A Wednesday Review-Journal editorial criticized the Nevada Department of Transportation for creating high-occupancy vehicle (HOV), or carpool lanes. It’s true, these lanes can be controversial, even irksome, but they can also cut down on highway gridlock.
Drivers sometimes see less HOV traffic, and grouse about wasted space. But those lanes carry more people using fewer cars, resulting in improved air quality and fuel savings. Southern Nevada, at present, lacks a complete HOV lane network. Merge-and-weave movements are needed in order to make freeway-to-freeway connections. Project Neon, however, will fix that.
Project Neon is a nearly $1 billion widening of Interstate 15 between the Spaghetti Bowl interchange and Sahara Avenue that broke ground last year in Las Vegas.

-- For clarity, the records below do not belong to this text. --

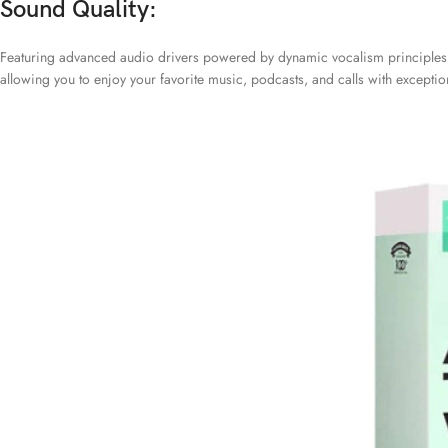
Sound Quality:
Featuring advanced audio drivers powered by dynamic vocalism principles, 
allowing you to enjoy your favorite music, podcasts, and calls with exceptiona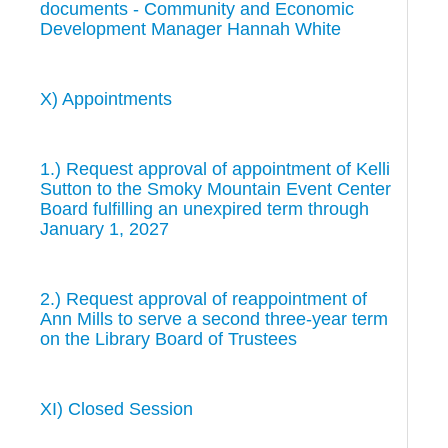
documents - Community and Economic
Development Manager Hannah White
X) Appointments
1.) Request approval of appointment of Kelli
Sutton to the Smoky Mountain Event Center
Board fulfilling an unexpired term through
January 1, 2027
2.) Request approval of reappointment of
Ann Mills to serve a second three-year term
on the Library Board of Trustees
XI) Closed Session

It’s Nevada’s busiest stretch of highway, seeing 300,000 cars daily — about one-tenth of the state population — with 25,000 lanes changes hourly. And traffic will only double over the next 20 years. Project Neon will create 22 contiguous miles of carpool lanes between I-15 and U.S 95, plus build a half-mile long HOV Spaghetti Bowl flyover connector.
Carpooling reduces commute times with higher travel speeds and fewer delays. There is also less cutting in and out of traffic for a safer, less stressful drive. Clark County is expected to see 700,000 new residents during the next decade. Add to that 43 million visitors annually — 60 percent of whom drive — and it means a growing congestion problem. Traditional freeway expansion increasingly faces hurdles such as limited right-of-way, funding and federal environmental rules, which limit the ability to endlessly build infrastructure.
As a result, NDOT must embrace every tool available to combat bottlenecks. That means using alternative traffic management techniques such as carpooling. HOV lanes remove vehicles otherwise stuck in general traffic for increased capacity. A managed lane approach, with two or more occupants per vehicle, helps avoid super-saturation for greater efficiency.
Certainly, carpooling is nothing unfamiliar to the millions of Los Angelino visitors and transplants who now call Southern Nevada home. And with the booming popularity of Uber and Lyft, ride-sharing or carpooling is the future of transportation. It saves money and time while also reducing emissions.
So, grab a friend, buckle-up, and come along for the ride.
Tony Illia is the spokesman for the Nevada Department of Transportation in Las Vegas.